Foto: Julia Dias e Mundano


Gilvan Artur Leal, conhecido como Piauí, morreu nesta quinta-feira (20), vítima de um AVC (Acidente Vascular Cerebral). Ele era o melhor amigo do carroceiro Ricardo do Nascimento, assassinado pela Polícia Militar em 12 de junho no bairro de Pinheiros, na zona oeste de São Paulo, e foi uma das testemunhas do crime.
Assim como Ricardo do Nascimento, Piauí não tinha casa e ficava nas calçadas de Pinheiros. Outras testemunhas relataram que, no dia da morte do carroceiro, Ricardo gritou depois do primeiro tiro. “Piauí, me ajuda, irmão, me machucaram”.
Moradores de Pinheiros contam que Piauí se aproximou, os policiais pediram para ele colocar a mão na sarjeta e pisaram nos dedos dele. Com a arma apontada disseram: “sai que vai sobrar pra você”. Na sequência, Piauí presenciou mais dois tiros na cabeça do Ricardo.
“Ao lado da carroça do Ricardo, dizia mataram meu irmão, e eu sou o próximo“, relataram os moradores. “Piauí foi mais uma vítima da PM, ainda que indiretamente. A morte dele tem relação direta com o assassinato do Ricardo.
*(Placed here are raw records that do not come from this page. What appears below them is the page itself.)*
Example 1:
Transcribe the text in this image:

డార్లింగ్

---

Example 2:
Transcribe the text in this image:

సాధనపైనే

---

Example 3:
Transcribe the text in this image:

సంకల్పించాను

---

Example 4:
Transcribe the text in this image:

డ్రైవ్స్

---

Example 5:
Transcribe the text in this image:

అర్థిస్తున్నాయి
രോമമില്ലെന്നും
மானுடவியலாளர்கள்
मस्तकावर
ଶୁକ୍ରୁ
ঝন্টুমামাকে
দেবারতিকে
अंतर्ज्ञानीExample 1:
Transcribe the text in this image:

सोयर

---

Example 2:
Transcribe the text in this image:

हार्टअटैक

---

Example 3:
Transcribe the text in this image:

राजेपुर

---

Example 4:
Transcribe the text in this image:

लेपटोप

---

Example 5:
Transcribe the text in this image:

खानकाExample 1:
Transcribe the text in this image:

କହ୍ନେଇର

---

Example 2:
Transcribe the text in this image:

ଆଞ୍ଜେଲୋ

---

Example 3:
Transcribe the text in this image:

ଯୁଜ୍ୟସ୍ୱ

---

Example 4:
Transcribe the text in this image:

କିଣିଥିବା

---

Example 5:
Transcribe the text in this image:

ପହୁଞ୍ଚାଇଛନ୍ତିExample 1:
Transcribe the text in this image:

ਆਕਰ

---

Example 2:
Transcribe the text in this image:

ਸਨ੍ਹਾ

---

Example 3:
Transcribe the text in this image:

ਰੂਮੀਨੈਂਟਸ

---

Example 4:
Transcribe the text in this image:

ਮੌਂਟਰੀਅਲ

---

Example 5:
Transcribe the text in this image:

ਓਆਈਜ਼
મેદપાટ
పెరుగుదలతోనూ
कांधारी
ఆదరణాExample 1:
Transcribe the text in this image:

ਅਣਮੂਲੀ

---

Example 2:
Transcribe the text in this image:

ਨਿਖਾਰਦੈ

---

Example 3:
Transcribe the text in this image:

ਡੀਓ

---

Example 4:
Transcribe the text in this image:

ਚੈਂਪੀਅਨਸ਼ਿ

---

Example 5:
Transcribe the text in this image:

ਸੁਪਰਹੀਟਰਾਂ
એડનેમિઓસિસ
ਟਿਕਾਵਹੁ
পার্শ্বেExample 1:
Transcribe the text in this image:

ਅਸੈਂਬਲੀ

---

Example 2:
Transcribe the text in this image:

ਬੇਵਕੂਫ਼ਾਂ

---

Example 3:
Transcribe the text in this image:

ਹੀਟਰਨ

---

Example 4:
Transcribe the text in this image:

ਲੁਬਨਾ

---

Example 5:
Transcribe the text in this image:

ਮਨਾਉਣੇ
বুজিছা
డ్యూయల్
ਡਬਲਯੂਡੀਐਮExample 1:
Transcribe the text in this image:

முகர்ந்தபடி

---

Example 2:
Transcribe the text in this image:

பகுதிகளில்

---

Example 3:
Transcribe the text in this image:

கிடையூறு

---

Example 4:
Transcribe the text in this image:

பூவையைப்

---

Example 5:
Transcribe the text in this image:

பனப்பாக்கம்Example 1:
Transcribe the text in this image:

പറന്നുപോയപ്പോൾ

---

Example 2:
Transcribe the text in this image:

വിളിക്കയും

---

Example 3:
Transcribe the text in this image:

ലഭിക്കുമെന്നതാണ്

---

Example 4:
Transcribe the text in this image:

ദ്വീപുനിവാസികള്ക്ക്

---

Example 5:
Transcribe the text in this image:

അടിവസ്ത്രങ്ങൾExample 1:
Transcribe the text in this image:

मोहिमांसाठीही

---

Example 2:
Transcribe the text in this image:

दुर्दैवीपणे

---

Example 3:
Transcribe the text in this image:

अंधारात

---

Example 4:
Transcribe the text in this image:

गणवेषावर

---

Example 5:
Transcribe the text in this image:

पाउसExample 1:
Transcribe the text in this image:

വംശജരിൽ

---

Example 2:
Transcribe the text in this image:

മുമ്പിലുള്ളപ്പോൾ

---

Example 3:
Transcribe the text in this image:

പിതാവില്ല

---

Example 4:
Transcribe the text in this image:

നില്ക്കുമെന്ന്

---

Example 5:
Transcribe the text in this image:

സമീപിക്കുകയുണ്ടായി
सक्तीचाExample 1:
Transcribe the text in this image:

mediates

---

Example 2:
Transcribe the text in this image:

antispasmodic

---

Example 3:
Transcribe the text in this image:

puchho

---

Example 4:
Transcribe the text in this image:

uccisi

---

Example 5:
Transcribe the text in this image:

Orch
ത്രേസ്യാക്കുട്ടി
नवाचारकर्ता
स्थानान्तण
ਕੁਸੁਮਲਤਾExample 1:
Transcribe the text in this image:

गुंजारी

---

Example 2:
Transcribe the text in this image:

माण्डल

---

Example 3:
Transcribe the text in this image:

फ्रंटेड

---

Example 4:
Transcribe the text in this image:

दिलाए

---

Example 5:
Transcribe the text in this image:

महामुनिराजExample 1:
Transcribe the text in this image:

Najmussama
Ele foi torturado em frente a muita gente”, opinam.
Veja também:
Assassinato de catador pela PM evidencia pena de morte no Brasil

Leia abaixo a íntegra da nota de Moradores de Pinheiros:
Uma semana após o assassinato do carroceiro Ricardo do Nascimento, morre seu amigo e testemunha central do crime
Vítima de AVC possivelmente decorrente de hipertensão prolongada, Piauí foi agredido e ameaçado pela PM na cena do crime.
Na última quarta-feira (12), São Paulo assistiu a mais uma ação brutal da Polícia Militar. Vários moradores da região e pessoas que saíam do trabalho assistiram à cena: um policial matou com três tiros – TRÊS – um catador de material reciclável que morava e trabalhava na região de Pinheiros. Depois do primeiro tiro, no peito, com ele já caído no chão, o policial deu outros dois na cabeça, num ato de evidente execução sumária.
Diferentemente do que costuma acontecer todos os dias nas periferias da cidade, o crime ocorreu sob os olhos da classe média, que reagiu indignada. Da comoção resultaram dois grandes atos, um protesto na própria rua e outro ontem (19), na Catedral da Sé, com a participação de movimentos de juventude contra o genocídio da juventude negra, de população em situação de rua, catadores e diversos ativistas dos direitos humanos.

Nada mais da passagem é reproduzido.